Carroll, Dr. Benson and his real estate agent, Ralph Kitchens, also attended the meeting, but Rushing alone spoke to the council on the project's behalf.
Rushing argued that the city should base any zoning change decision on the eight standards in its ordinance, which include how the change would fit in with existing uses of nearby property and maximizing property values diminished by existing zoning.
Rushing had also talked about the eight standards at the planning board meeting. But on Wednesday, he also handed City Council members a notice of constitutional challenges he alleges would apply if the council denies the zoning change.
The notice asserts that this would amount to taking private property without just compensation by denying its highest and best use, violate the U.S. Constitution's equal protection clause, deny due process and amount to an unlawful delegation of the council's authority, in violation of the Georgia Constitution, in response to neighborhood opposition.
"The decision would be based upon perceived but unsubstantiated negative impacts of the proposed zoning change on nearby property owners and not on the basis of the legitimate protection of the health, safety, moral or general welfare of the public," asserts a section about due process.
Park and neighborhood
Robert F. "Bob" Mikell, attorney for Woodlawn Neighborhood Association members, was the first of more than 12 people to speak in opposition to the zoning change. He commented on Rushing's notice of constitutional challenges.
"Courts will only strike down a zoning ordinance if (it) as currently zoned results in relatively little gain or benefit to the public while inflicting serious injury or loss on the owner," Mikell said. "Additionally, it is well-established that a serious detriment to the landowner is not shown by the fact the property would be more valuable if rezoned."
He also cited, as he had done at the Planning Commission, the Georgia Supreme Court's 1931 decision in Howden v. Mayor and Aldermen of Savannah. Upholding zoning that allowed only homes beside Forsyth Park, thus prohibiting a gas station from being built, the court cited the park's "loveliness and beauty" as contributing to the city's general welfare.
"Well, as I'm sure you're going to hear from some of the ... citizens of Statesboro and Bulloch County, the Garden of the Coastal Plain is right next door, and it's one of our few public green spaces in the city, and it has an estimated 20,000 visitors a year, 3,000 schoolchildren, and really is a crown jewel of this community," Mikell said.
Kathy Shriver, from the Woodlawn neighborhood, noted that she and other residents previously opposed a zoning request by the Parker Companies, which proposed a station across from Hanner Fieldhouse.
"Since then, Parker's found a very successful place to build on in an already zoned commercial property, and Enmark can do the same," she said.
Another resident delivered petitions signed by Woodlawn, Edgewood, Greenbriar and Wendwood residents opposing the zoning change. Shriver said 64 families were represented in Woodlawn alone.
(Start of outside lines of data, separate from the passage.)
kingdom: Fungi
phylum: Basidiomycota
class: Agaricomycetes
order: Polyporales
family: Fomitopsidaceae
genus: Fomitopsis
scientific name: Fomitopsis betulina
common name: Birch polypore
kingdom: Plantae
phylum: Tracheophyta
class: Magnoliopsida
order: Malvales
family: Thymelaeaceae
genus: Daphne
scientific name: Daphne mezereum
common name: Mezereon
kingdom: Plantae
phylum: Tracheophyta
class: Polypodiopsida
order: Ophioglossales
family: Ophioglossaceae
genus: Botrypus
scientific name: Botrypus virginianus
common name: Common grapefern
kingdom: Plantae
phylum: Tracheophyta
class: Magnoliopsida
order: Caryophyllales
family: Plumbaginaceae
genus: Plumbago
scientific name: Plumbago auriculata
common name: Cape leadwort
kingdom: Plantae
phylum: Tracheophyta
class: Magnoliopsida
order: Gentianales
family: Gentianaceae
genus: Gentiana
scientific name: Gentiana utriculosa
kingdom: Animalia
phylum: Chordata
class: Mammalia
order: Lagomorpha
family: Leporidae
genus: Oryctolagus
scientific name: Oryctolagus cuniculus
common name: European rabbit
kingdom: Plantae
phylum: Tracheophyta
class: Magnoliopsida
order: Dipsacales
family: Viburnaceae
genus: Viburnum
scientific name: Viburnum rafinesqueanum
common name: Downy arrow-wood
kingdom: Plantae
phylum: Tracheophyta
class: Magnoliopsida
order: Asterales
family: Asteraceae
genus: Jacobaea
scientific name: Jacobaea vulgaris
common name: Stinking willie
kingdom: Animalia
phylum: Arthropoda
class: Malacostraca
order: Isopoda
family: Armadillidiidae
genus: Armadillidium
First Presbyterian Church has registered its objections both with a letter and public statements by its members.
Based on the notice that "certain constitutional issues are in play," Moore said, she was asking for the delay "so that the facts and law can be reviewed."
City Attorney J. Alvin Leaphart IV confirmed that he will draft for council's adoption "written findings of fact and the reasons for its decision, so if there's any sort of challenge made ... any court reviewing its decision will have a clear understanding of why council decided as it did."
If the council denies the request, either the Benson estate or Enmark Stations Inc. could seek a writ of mandamus from the Bulloch County Superior Court to reverse the city's action, Rushing said Thursday.
"As far as I know, neither of those parties have made any decision in that regard," Rushing said. "First, they would need to see the city's decision, in its written format, in order to make that decision."
After the council votes, the property owner or contracted buyer would have 30 days to file.